For Trump, recognition of Jerusalem is merely the fulfilment of a promise made during his election campaign. Yet, other promises made by Trump remain unfulfilled. What became of the promise to label China a currency manipulator on his first day in office? Or to build a wall with Mexico and make Mexico pay for it? This particular promise has been fulfilled because it plays to Trump’s deeply conservative base of electoral support, which includes many evangelical Christians passionately committed to Israel. Moreover, it runs in no danger of being opposed by Congress, the vast majority of whose members — irrespective of party affiliation — render habitual obeisance to Israel.
Recognising Jerusalem as Israel’s capital is, for Trump, nothing more than a “recognition of reality.” But this is a ‘reality’ that has dawned on Trump and his supporters alone. For much of the rest of the world, and particularly for the Arab and Muslim world, the reality is that Jerusalem — at the very least its eastern part — is the rightful capital of a future Palestinian state. America’s volte face on Jerusalem should be a clarion call for the Arab countries to put their incessant mutual squabbling to one side and come together for the greater good of the long-suffering people of Palestine.
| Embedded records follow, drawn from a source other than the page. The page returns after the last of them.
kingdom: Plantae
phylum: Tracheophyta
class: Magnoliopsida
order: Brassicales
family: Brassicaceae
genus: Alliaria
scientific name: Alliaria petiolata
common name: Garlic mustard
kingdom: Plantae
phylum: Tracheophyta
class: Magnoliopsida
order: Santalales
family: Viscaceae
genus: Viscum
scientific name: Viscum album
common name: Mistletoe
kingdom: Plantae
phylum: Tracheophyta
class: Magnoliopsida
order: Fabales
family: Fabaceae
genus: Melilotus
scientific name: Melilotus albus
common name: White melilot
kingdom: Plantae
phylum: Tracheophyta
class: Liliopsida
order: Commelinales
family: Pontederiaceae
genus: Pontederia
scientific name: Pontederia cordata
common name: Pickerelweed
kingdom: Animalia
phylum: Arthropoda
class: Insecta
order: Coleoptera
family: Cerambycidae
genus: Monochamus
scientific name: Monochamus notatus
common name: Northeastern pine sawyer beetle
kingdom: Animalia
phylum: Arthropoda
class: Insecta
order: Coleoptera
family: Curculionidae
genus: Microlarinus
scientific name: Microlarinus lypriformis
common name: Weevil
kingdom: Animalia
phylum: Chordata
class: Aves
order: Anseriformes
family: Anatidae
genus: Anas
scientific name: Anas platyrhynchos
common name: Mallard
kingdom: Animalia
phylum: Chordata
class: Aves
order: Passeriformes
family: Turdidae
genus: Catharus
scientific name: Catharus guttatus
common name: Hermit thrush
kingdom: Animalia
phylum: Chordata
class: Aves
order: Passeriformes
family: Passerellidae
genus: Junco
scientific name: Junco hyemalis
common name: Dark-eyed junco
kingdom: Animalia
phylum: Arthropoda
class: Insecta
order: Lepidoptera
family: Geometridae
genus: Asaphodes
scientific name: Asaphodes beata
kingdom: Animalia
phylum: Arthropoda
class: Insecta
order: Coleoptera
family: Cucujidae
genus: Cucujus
If history is any guide, however, largely impotent verbal condemnations issued from the inconsequential pulpits of the Arab League and the Organisation of Islamic Cooperation will be the extent of the Arab and Muslim countries’ response to what is a collective slap in the face. But history does show other, more heartening pointers, such as the indefatigable spirit of the Palestinians, who have valiantly endured and resisted a brutal occupying power for decades. That resistance will continue, no matter what Trump says or does to further strengthen America’s unholy alliance with Israel in the Holy Land. And that, Mr President, is a reality that will long outlive not only this infamous decision but also the remainder of your already farcical presidency.